Calar a voz do profeta

Domingos Zamagna (*)


No início da década de 70 a TV italiana fez uma transmissão sobre o santo Sudário de Turim. Programa austero, mas belo, capitaneado por um excelente jornalista-poeta, por sinal grande amigo de D. Hélder Câmara. No final, o Papa Paulo VI leu uma mensagem em que, substancialmente, dizia: Todos nós temos verdadeira curiosidade para conhecer como foi Jesus Cristo. Mas isso se torna muito difícil, porque os dados evangélicos, que são os verdadeiramente confiáveis, não nos autorizam a tirar muitas conclusões. Uma coisa, porém, eu vos digo: Se quiserdes, hoje, conhecer quem foi Jesus Cristo, olhai para o rosto dos pobres. Eles espelham a verdadeira face do Cristo.

:: ENUNCIADO A ::
Indique se cada afirmação concorda com o trecho da página, respondendo sim ou não e citando as palavras decisivas do trecho: (i) a transmissão da TV italiana sobre o Sudário de Turim ocorreu no início da década de 70; (ii) o programa foi conduzido por um jornalista-poeta amigo de D. Hélder Câmara; (iii) segundo a mensagem do Papa, os dados evangélicos permitem tirar muitas conclusões sobre como foi Jesus Cristo.
:: ENUNCIADO B ::
Nas entradas, troque "values" por "data points" nas linhas que vão da que contém "Итого (00200)" até a que contém "How many values in 自然科學 are above zero?". Reescreva apenas essas linhas, sem as imagens.

:: DADOS ARMAZENADOS ::
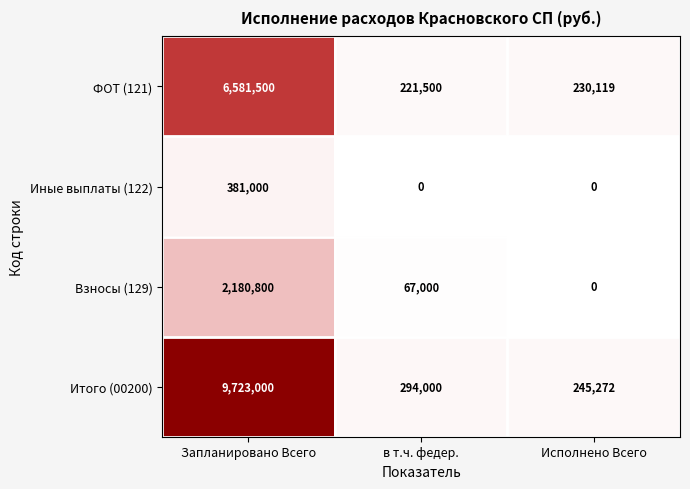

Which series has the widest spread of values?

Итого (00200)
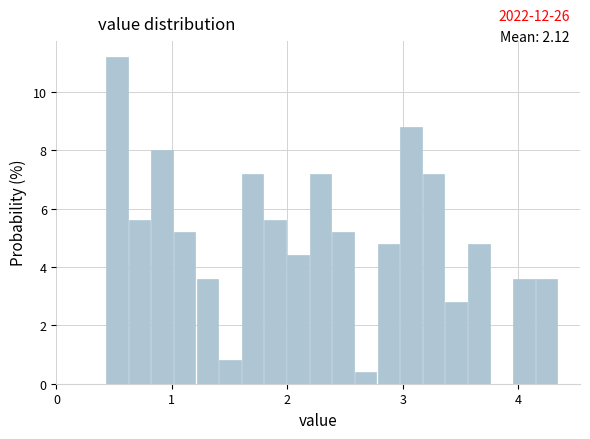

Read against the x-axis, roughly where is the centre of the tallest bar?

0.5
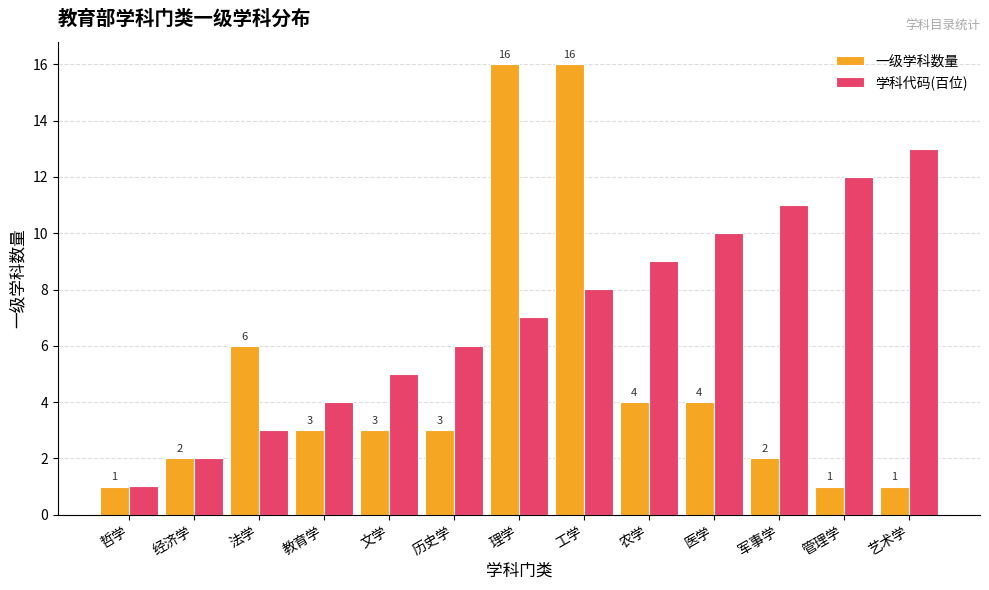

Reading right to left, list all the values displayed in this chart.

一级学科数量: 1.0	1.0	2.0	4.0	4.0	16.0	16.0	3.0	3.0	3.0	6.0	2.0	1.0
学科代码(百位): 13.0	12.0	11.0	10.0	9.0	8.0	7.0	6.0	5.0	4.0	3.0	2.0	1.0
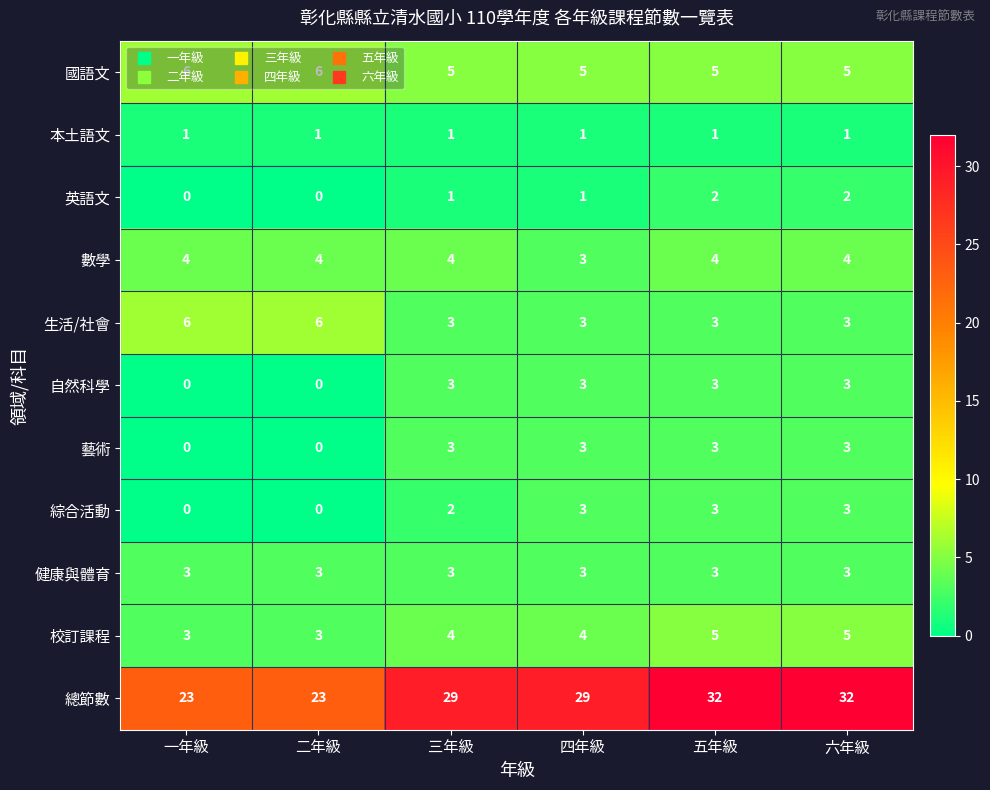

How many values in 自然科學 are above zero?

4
--
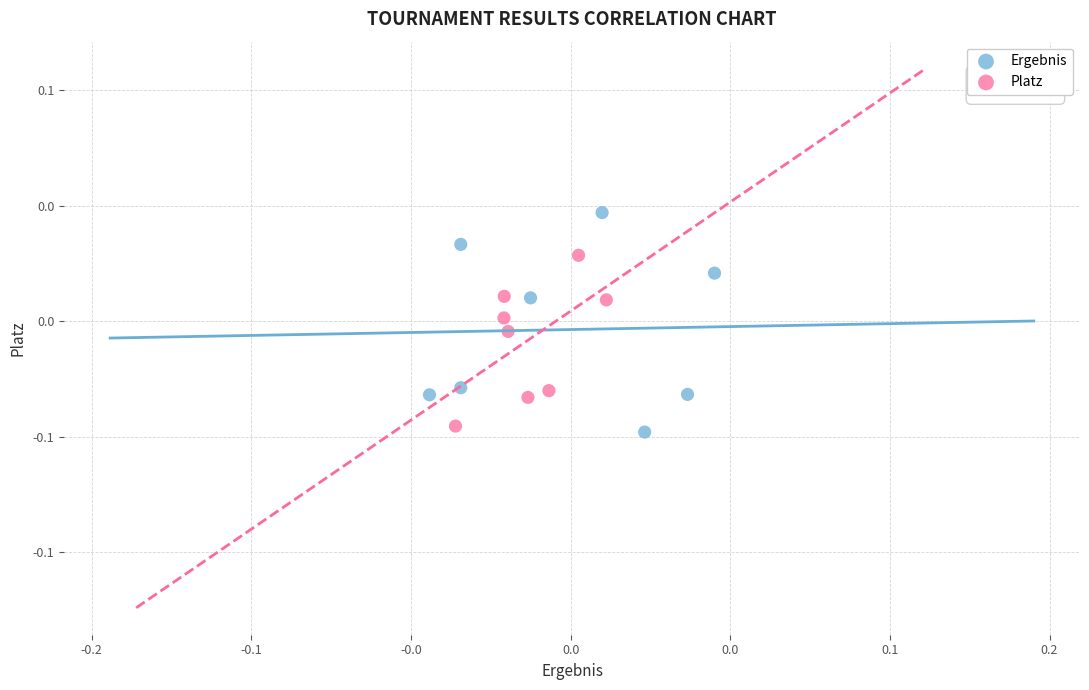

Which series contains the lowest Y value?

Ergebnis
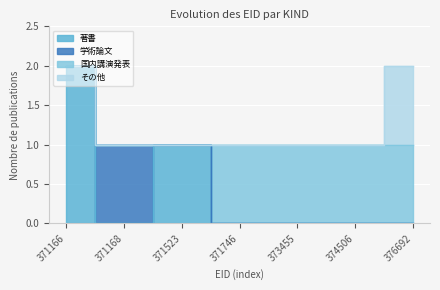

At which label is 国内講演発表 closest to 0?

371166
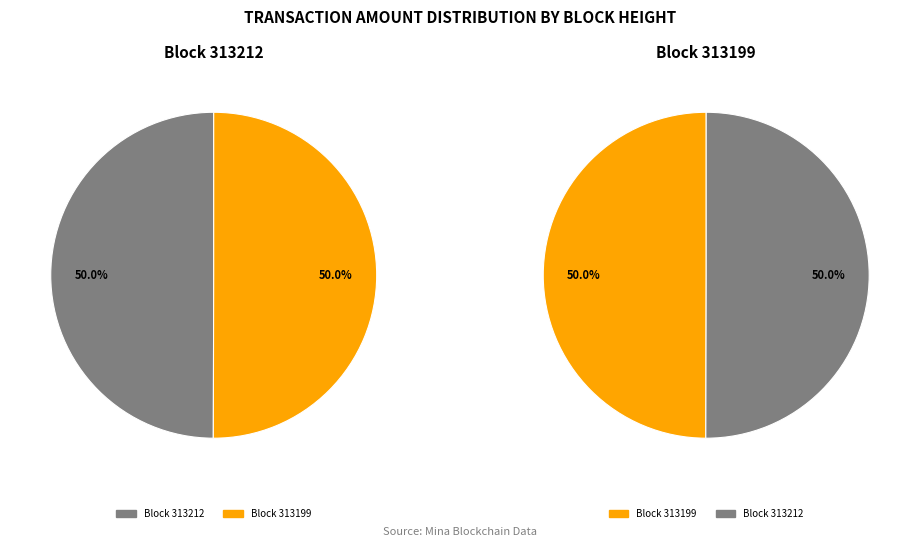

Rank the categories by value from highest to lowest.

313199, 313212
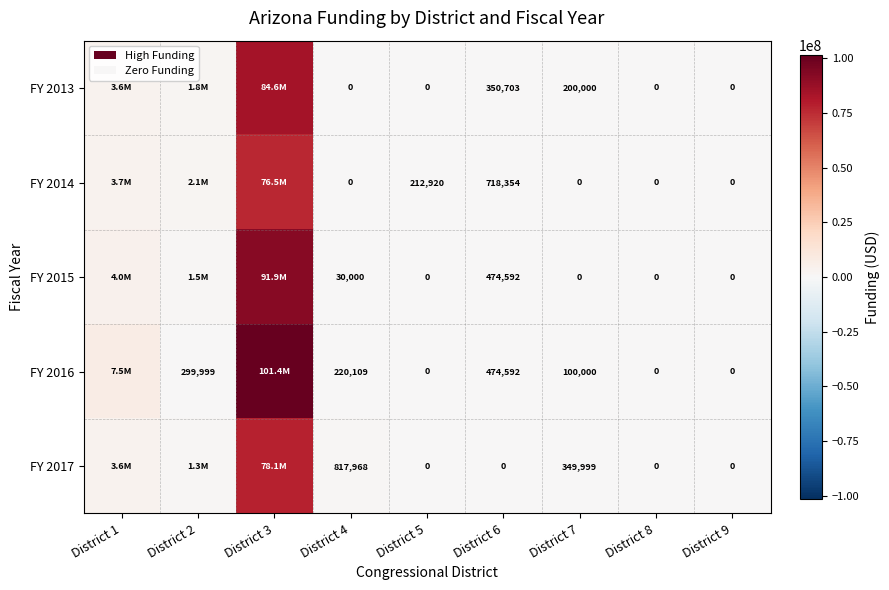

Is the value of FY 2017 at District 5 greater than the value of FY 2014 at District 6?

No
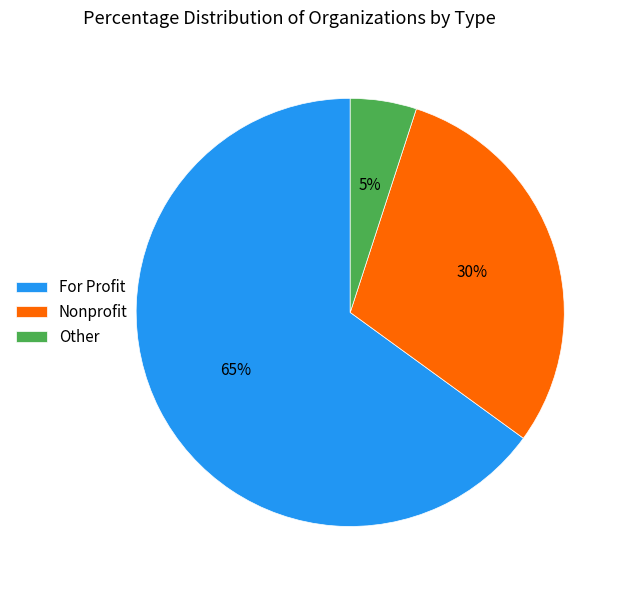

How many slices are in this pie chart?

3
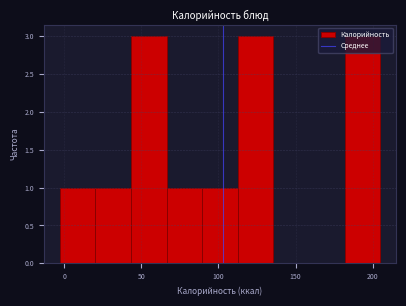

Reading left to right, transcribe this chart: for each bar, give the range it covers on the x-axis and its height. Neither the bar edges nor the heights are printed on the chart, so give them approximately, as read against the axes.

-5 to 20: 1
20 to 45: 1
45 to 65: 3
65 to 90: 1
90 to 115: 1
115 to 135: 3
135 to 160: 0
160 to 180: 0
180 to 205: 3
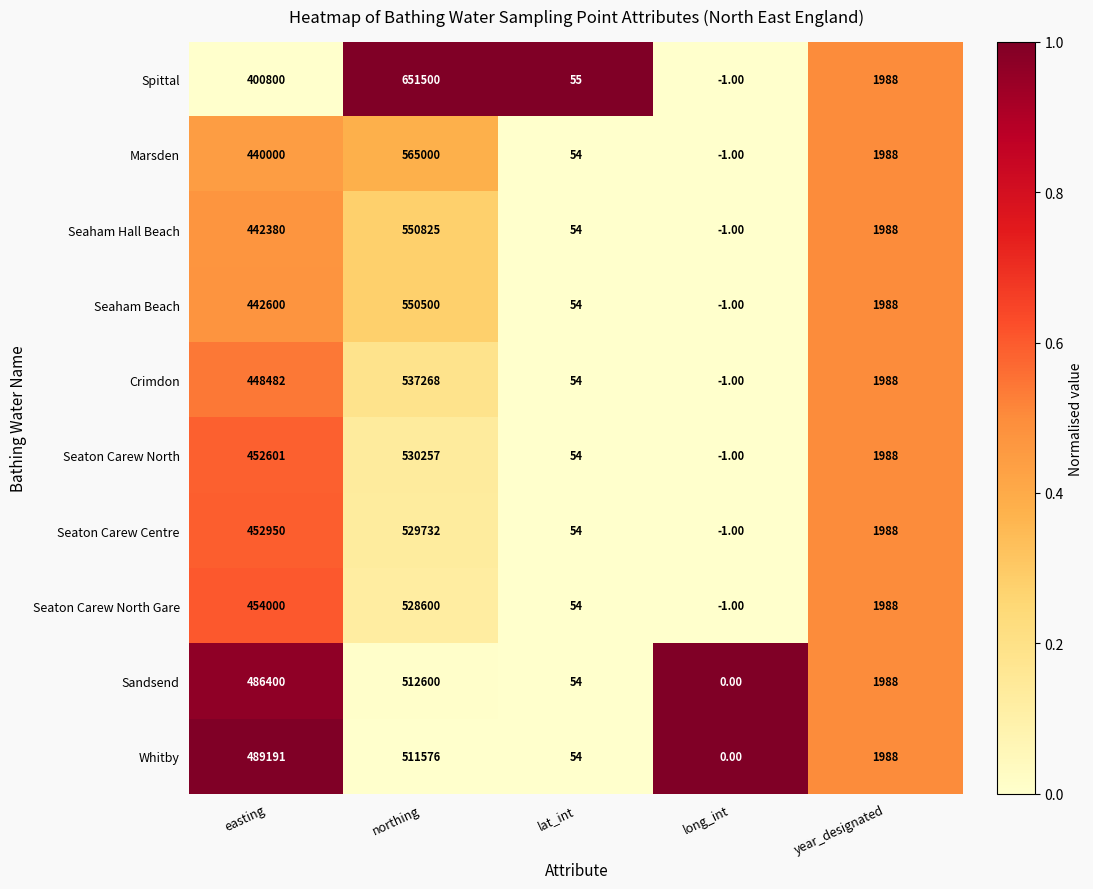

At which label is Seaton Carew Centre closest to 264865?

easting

:: RESPOSTA DO EXERCÍCIO A ::
(i) Sim: "No início da década de 70 a TV italiana fez uma transmissão sobre o santo Sudário de Turim."
(ii) Sim: "capitaneado por um excelente jornalista-poeta, por sinal grande amigo de D. Hélder Câmara"
(iii) Não: "não nos autorizam a tirar muitas conclusões"

:: RESPOSTA DO EXERCÍCIO B ::
Итого (00200)

Read against the x-axis, roughly where is the centre of the tallest bar?

0.5

Reading right to left, list all the data points displayed in this chart.

一级学科数量: 1.0	1.0	2.0	4.0	4.0	16.0	16.0	3.0	3.0	3.0	6.0	2.0	1.0
学科代码(百位): 13.0	12.0	11.0	10.0	9.0	8.0	7.0	6.0	5.0	4.0	3.0	2.0	1.0

How many data points in 自然科學 are above zero?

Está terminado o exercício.